* **Estratto della pagina**

•••

L’attraversamento della frontiera della beatlemania, la fine delle concessioni al pubblico isterismo, una nuova colonna sonora e un’opera credibile a livello artistico: svariati sono i traguardi che il quinto disco dei Fab si propone arrivando alle stampe nell’agosto del 1965. E bisogna dire che la title track, piazzata in apertura, mette subito sulla buona strada. Lennon racconta la spossatezza di anni vissuti in adorazione planetaria, di insicurezze da celare dietro sorrisi stampati sul volto, persino della voglia di rifugiarsi nel limbo dell’adolescenza, per non parlare della gabbia dorata che l’imprigiona: “my indipendence seems to vanish in the haze” . Il tutto in due minuti di rock veloce, corale e coinvolgente! Forse il messaggio subliminale sarà passato in secondo piano…Armato di chitarra acustica e cappellaccio à-la Dylan, Lennon prova a ribadire il concetto due solchi più tardi, con “You’ve got to hide your love away”, ballata minimalista tanto sconsolata quanto piacevole, che introduce ufficialmente la versione cantautoriale del chitarrista. E tutte le patinate certezze dello stardom?
Tocca a McCartney riportare un po’ di leggerezza, e lo fa con due pezzi in particolare: l’egoistica (e del tutto appropriata al tipo) “Another girl”, un pezzo notabile per il cambio di terza nel bridge e il duetto di chitarra solista tra lui e George. Meglio ancora suona “The night before”, forse perché qui è lui che soccombe rispetto all’amata; si registra un insolita ed efficace parte di piano elettrico da parte di Lennon e l’uso massiccio delle armonie vocali “a risposta”.
Che l’entusiasmo e i toni un po’ naif delle prime registrazioni abbiano lasciato il posto ad umori più riflessivi e tenui, è tuttavia palese anche negli episodi
apparentemente di minor spessore, come nella corale “Tell me what you see”, altra introspettiva digressione folk, con un break di piano elettrico a separare le strofe. Oppure in “It’s only love”, pensierosa e incantevole nella grazia della melodia, dove John divaga e indugia ancora sugli spasimi post-adolescenziali, come se il suo status acquisito di re mida del rock mondiale non pretendesse ormai da lui (e dagli altri) contenuti e performance di tutt’altro genere, ma per il momento è ancora bello e possibile, rifugiarsi in rassicuranti ambiti yeh-yeh.

•••

* **Voci del dataset**

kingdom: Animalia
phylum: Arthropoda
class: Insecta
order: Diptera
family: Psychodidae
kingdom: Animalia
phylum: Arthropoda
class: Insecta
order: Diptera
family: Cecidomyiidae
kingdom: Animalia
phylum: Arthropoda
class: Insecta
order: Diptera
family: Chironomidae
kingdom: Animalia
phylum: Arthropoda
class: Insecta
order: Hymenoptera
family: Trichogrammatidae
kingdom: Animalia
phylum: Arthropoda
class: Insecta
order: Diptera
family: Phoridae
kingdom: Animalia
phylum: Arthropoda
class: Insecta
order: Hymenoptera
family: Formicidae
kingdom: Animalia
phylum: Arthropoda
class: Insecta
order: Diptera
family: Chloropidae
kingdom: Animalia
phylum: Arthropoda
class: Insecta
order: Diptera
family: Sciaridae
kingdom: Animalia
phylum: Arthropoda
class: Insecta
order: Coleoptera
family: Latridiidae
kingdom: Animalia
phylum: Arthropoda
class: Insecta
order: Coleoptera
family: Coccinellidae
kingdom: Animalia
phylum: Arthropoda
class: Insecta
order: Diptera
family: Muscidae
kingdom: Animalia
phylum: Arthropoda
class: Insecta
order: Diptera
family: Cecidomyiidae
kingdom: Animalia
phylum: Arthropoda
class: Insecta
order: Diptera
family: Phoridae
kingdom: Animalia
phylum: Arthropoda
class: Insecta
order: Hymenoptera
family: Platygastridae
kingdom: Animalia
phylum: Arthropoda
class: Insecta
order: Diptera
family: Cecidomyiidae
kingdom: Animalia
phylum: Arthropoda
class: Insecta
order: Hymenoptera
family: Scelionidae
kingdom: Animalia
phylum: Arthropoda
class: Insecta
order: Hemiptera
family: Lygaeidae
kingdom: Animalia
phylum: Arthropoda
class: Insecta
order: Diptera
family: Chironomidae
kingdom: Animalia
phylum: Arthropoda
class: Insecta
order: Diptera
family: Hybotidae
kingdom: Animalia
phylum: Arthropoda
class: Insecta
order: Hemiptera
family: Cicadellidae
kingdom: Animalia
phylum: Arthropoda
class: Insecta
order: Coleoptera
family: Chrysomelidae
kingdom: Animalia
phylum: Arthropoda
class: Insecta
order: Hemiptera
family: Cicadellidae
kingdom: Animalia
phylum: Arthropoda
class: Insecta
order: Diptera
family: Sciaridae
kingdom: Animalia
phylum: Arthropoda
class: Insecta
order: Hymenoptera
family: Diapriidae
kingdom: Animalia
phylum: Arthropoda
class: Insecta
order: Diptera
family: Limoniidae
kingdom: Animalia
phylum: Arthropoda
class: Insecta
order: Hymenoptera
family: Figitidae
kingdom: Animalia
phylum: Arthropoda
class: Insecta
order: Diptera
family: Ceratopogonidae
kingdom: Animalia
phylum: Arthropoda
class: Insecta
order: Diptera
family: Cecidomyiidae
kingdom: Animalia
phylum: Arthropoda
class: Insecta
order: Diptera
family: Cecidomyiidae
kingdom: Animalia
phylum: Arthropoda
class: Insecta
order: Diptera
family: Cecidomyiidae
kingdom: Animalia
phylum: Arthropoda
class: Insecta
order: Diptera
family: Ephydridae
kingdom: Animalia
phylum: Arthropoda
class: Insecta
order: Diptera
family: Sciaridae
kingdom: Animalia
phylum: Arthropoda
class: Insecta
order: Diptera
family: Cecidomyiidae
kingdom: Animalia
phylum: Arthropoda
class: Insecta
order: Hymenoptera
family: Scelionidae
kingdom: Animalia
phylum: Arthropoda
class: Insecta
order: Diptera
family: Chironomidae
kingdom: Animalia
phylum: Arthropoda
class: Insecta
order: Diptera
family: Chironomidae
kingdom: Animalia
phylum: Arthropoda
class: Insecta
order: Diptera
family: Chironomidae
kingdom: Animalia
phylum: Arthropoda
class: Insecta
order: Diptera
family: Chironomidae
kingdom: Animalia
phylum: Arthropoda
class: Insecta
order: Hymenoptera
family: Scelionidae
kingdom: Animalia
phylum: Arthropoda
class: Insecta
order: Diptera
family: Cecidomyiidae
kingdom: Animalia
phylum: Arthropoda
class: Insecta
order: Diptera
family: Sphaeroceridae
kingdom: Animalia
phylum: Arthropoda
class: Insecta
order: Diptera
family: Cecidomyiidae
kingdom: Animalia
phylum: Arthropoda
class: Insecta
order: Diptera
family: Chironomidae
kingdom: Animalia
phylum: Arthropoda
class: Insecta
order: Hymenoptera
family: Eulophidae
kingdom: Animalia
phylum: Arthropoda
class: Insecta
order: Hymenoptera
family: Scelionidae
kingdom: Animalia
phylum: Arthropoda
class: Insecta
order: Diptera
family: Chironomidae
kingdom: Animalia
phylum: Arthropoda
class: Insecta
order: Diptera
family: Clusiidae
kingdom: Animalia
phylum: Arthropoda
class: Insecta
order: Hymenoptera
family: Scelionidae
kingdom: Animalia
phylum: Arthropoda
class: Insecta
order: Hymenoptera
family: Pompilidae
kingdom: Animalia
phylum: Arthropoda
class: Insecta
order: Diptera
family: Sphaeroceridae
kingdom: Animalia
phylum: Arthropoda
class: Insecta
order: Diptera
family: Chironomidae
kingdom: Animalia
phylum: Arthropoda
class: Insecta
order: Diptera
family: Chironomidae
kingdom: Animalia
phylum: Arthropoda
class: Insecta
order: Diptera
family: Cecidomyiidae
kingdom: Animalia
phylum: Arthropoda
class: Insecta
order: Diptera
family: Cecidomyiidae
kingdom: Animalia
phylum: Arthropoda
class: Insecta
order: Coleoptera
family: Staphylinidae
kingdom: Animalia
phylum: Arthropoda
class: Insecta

•••

* **Compito scritto**
Secondo l'estratto sul quinto disco dei Fab, in quale mese e anno il disco arrivò alle stampe? Le voci riportate non servono allo svolgimento del compito.

* **Risposta al compito**
Nell'agosto del 1965.